Mel Gibson es apocalíptico hasta el justo extremo, pero también es integrado, o su cine lo es en un sentido clásico, y narra este relato épico y bélico de un modo espectacular e hipnótico, con unas escenas de batalla brutales, dolorosas, espantosas, con una descriptiva cirugía de lo bélico a la altura de la célebre secuencia inicial del Soldado Ryan, y estructura su historia en tres partes, las circunstancias biográficas de Doss, su difícil y traumático adiestramiento militar y la de epopeya bélica.
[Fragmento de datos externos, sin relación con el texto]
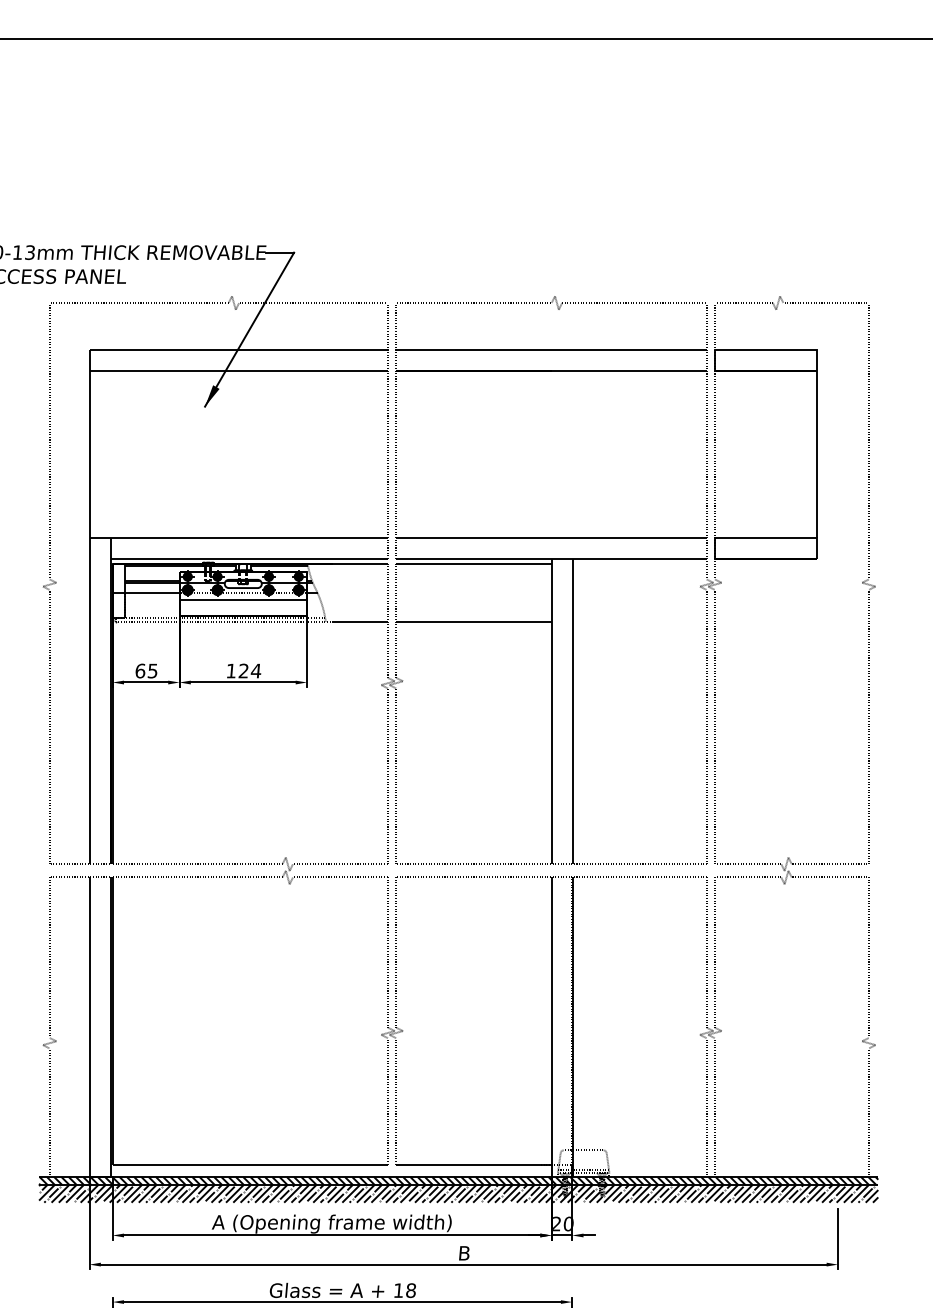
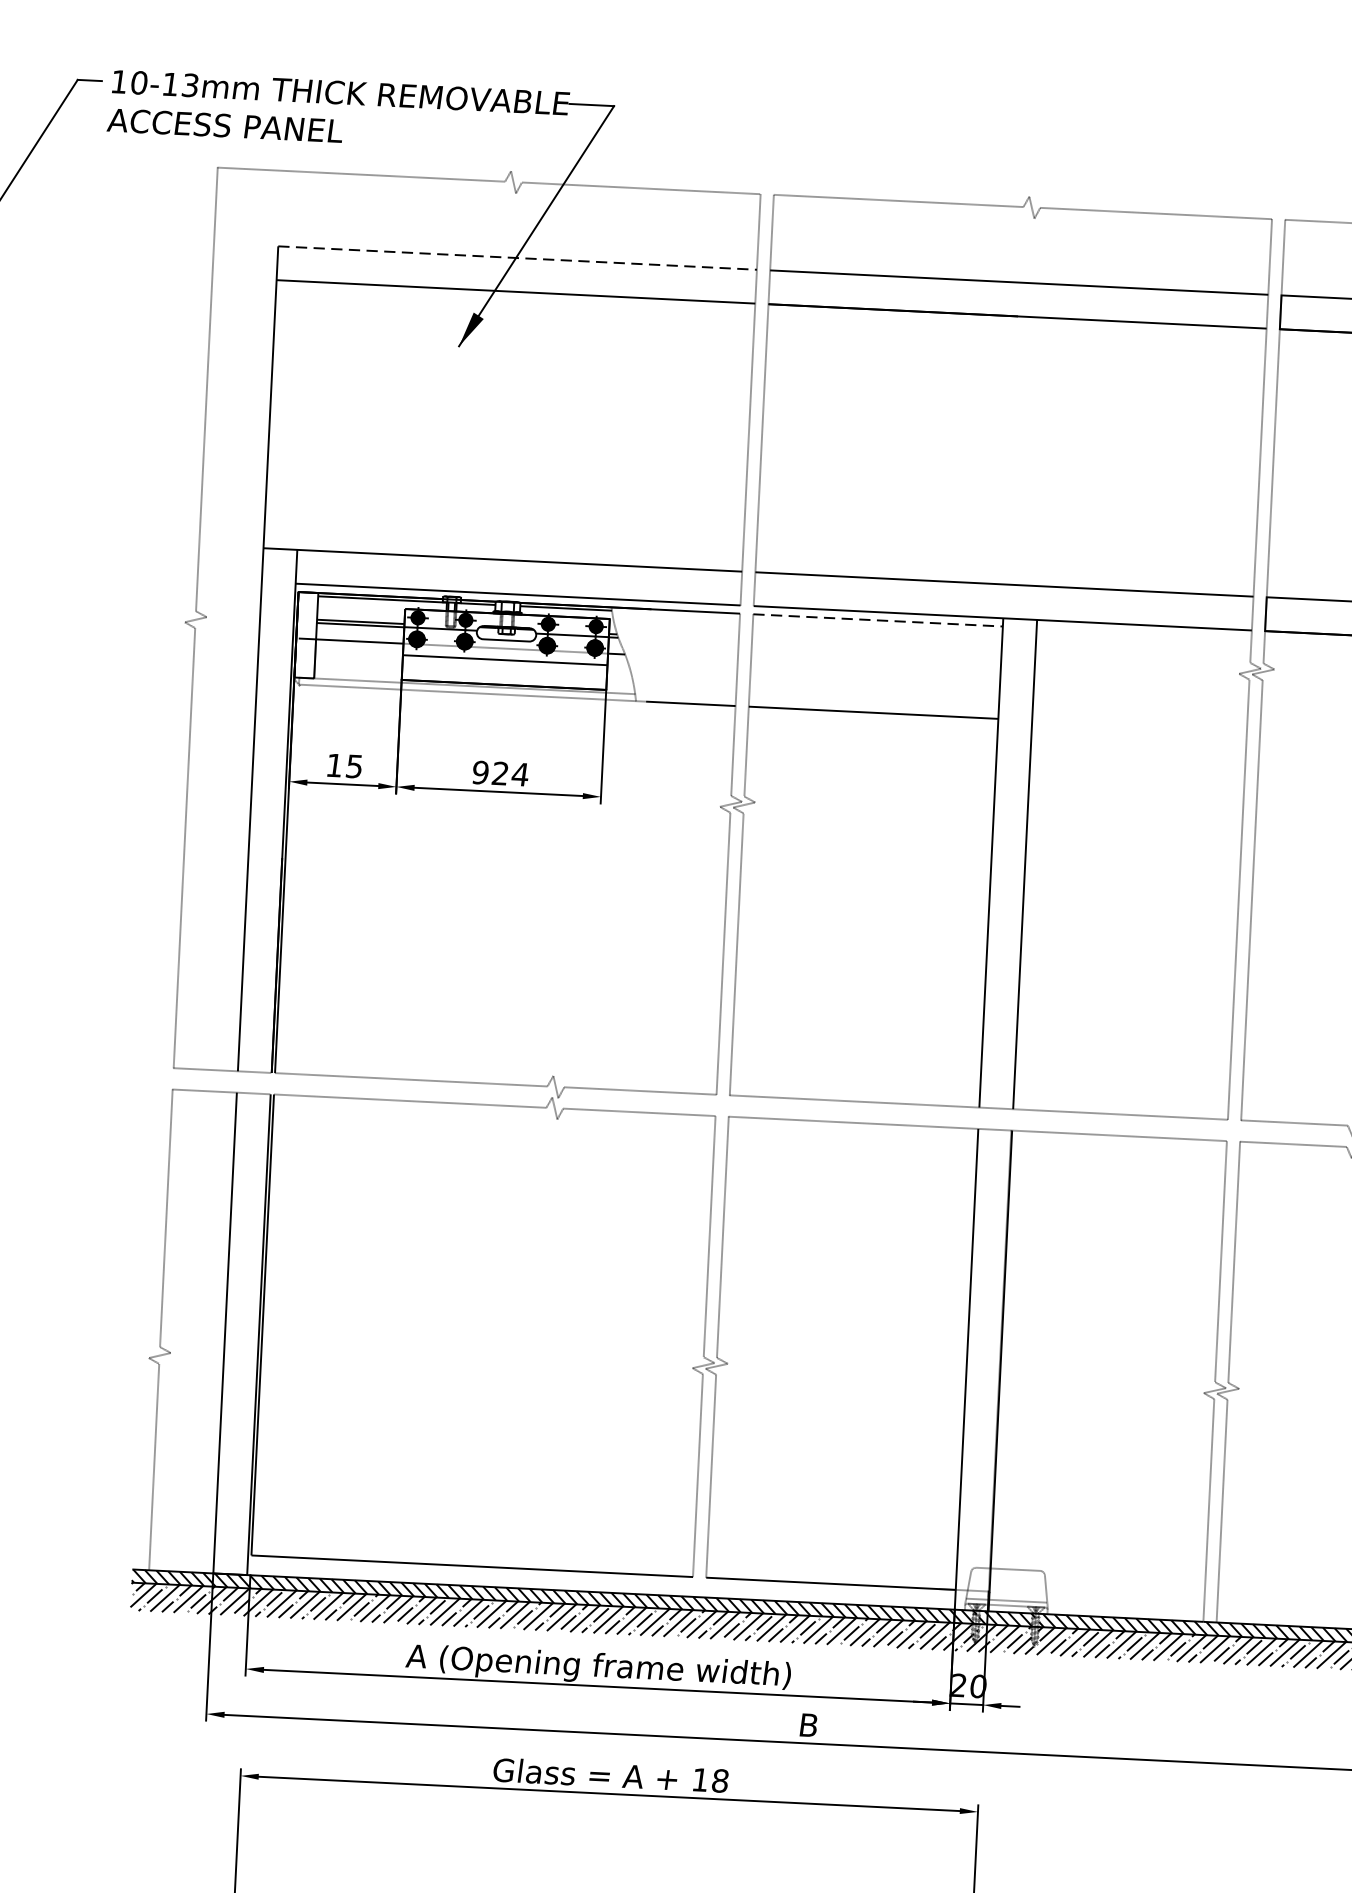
line: (239, 350) -> (518, 258), solid -> dashed
line: (473, 564) -> (877, 620), solid -> dashed
text: (140, 670) -> (334, 764), 65 -> 15
text: (231, 670) -> (480, 771), 124 -> 924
El talento de Gibson para modelar una historia profundamente antibelicista mediante el más sangriento de los espectáculos es enorme y provocador (como lo era en su acercamiento a la Pasión de Cristo) y se entiende que alborote ese manojito de ideas en racimo que tiene la sociedad sobre la fe, el patriotismo y la actitud consecuente entre lo que se piensa y lo que se hace. Su personaje, Desmond Doss, está cinematográficamente sublimado en la pantalla, no duda, cree y actúa con una coherencia ética que desarma a amigos y enemigos, y aún lo hace más cercano, comprensivo y real la pinta y la traza de membrillo que le otorga el actor Andrew Garfield. Nadie le dará un Oscar por su tremendo cosido de las contradicciones que afronta y resuelve, y por supuesto a Gibson, tampoco, a pesar de coser a su vez con remiendos y zurcidos (incluso con ciertos festones de sentido del humor) una de las películas de guerra más impresionantes que se han hecho nunca.